*How to complete this task*.
Take the data that sits below and write it out again exactly.
(Source material begins)
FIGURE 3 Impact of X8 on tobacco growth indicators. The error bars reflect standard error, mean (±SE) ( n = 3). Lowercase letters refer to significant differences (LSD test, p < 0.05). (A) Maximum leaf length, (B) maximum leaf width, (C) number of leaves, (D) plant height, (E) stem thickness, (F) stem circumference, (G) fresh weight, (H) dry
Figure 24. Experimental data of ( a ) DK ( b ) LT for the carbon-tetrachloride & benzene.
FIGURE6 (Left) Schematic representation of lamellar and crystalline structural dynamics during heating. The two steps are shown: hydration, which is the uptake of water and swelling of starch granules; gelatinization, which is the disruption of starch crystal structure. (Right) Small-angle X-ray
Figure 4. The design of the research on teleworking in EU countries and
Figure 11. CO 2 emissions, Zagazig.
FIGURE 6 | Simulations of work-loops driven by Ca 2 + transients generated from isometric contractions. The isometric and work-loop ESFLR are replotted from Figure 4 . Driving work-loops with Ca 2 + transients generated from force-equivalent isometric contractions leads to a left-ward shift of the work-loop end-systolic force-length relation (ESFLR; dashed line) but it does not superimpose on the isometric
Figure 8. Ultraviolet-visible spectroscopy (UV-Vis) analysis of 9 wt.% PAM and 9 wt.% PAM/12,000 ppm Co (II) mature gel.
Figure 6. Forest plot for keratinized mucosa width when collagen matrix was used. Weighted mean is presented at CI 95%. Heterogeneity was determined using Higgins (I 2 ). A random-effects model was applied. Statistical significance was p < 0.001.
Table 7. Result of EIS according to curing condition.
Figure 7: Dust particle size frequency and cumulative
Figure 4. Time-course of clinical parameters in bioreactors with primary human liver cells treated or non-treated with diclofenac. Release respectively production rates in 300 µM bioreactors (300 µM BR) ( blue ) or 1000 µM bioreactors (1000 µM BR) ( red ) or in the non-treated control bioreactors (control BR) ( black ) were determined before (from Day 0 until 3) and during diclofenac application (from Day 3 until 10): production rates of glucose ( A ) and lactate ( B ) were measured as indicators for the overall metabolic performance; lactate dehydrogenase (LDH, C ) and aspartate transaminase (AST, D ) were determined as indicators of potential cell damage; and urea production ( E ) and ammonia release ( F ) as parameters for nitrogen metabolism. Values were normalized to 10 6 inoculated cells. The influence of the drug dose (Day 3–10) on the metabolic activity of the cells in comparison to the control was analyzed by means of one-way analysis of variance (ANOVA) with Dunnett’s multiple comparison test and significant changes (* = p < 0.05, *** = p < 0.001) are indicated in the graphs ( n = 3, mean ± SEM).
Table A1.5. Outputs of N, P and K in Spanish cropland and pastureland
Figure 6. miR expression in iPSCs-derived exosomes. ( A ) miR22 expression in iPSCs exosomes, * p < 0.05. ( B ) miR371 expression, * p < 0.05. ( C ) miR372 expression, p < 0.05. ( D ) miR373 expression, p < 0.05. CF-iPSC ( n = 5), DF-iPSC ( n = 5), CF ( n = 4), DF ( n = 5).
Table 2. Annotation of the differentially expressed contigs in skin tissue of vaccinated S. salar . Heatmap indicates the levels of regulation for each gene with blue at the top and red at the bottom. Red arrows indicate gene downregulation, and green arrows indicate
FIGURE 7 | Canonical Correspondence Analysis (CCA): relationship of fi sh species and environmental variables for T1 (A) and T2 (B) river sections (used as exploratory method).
(Source material ends)
*Worked solution*.
FIGURE 3 Impact of X8 on tobacco growth indicators. The error bars reflect standard error, mean (±SE) ( n = 3). Lowercase letters refer to significant differences (LSD test, p < 0.05). (A) Maximum leaf length, (B) maximum leaf width, (C) number of leaves, (D) plant height, (E) stem thickness, (F) stem circumference, (G) fresh weight, (H) dry
Figure 24. Experimental data of ( a ) DK ( b ) LT for the carbon-tetrachloride & benzene.
FIGURE6 (Left) Schematic representation of lamellar and crystalline structural dynamics during heating. The two steps are shown: hydration, which is the uptake of water and swelling of starch granules; gelatinization, which is the disruption of starch crystal structure. (Right) Small-angle X-ray
Figure 4. The design of the research on teleworking in EU countries and
Figure 11. CO 2 emissions, Zagazig.
FIGURE 6 | Simulations of work-loops driven by Ca 2 + transients generated from isometric contractions. The isometric and work-loop ESFLR are replotted from Figure 4 . Driving work-loops with Ca 2 + transients generated from force-equivalent isometric contractions leads to a left-ward shift of the work-loop end-systolic force-length relation (ESFLR; dashed line) but it does not superimpose on the isometric
Figure 8. Ultraviolet-visible spectroscopy (UV-Vis) analysis of 9 wt.% PAM and 9 wt.% PAM/12,000 ppm Co (II) mature gel.
Figure 6. Forest plot for keratinized mucosa width when collagen matrix was used. Weighted mean is presented at CI 95%. Heterogeneity was determined using Higgins (I 2 ). A random-effects model was applied. Statistical significance was p < 0.001.
Table 7. Result of EIS according to curing condition.
Figure 7: Dust particle size frequency and cumulative
Figure 4. Time-course of clinical parameters in bioreactors with primary human liver cells treated or non-treated with diclofenac. Release respectively production rates in 300 µM bioreactors (300 µM BR) ( blue ) or 1000 µM bioreactors (1000 µM BR) ( red ) or in the non-treated control bioreactors (control BR) ( black ) were determined before (from Day 0 until 3) and during diclofenac application (from Day 3 until 10): production rates of glucose ( A ) and lactate ( B ) were measured as indicators for the overall metabolic performance; lactate dehydrogenase (LDH, C ) and aspartate transaminase (AST, D ) were determined as indicators of potential cell damage; and urea production ( E ) and ammonia release ( F ) as parameters for nitrogen metabolism. Values were normalized to 10 6 inoculated cells. The influence of the drug dose (Day 3–10) on the metabolic activity of the cells in comparison to the control was analyzed by means of one-way analysis of variance (ANOVA) with Dunnett’s multiple comparison test and significant changes (* = p < 0.05, *** = p < 0.001) are indicated in the graphs ( n = 3, mean ± SEM).
Table A1.5. Outputs of N, P and K in Spanish cropland and pastureland
Figure 6. miR expression in iPSCs-derived exosomes. ( A ) miR22 expression in iPSCs exosomes, * p < 0.05. ( B ) miR371 expression, * p < 0.05. ( C ) miR372 expression, p < 0.05. ( D ) miR373 expression, p < 0.05. CF-iPSC ( n = 5), DF-iPSC ( n = 5), CF ( n = 4), DF ( n = 5).
Table 2. Annotation of the differentially expressed contigs in skin tissue of vaccinated S. salar . Heatmap indicates the levels of regulation for each gene with blue at the top and red at the bottom. Red arrows indicate gene downregulation, and green arrows indicate
FIGURE 7 | Canonical Correspondence Analysis (CCA): relationship of fi sh species and environmental variables for T1 (A) and T2 (B) river sections (used as exploratory method).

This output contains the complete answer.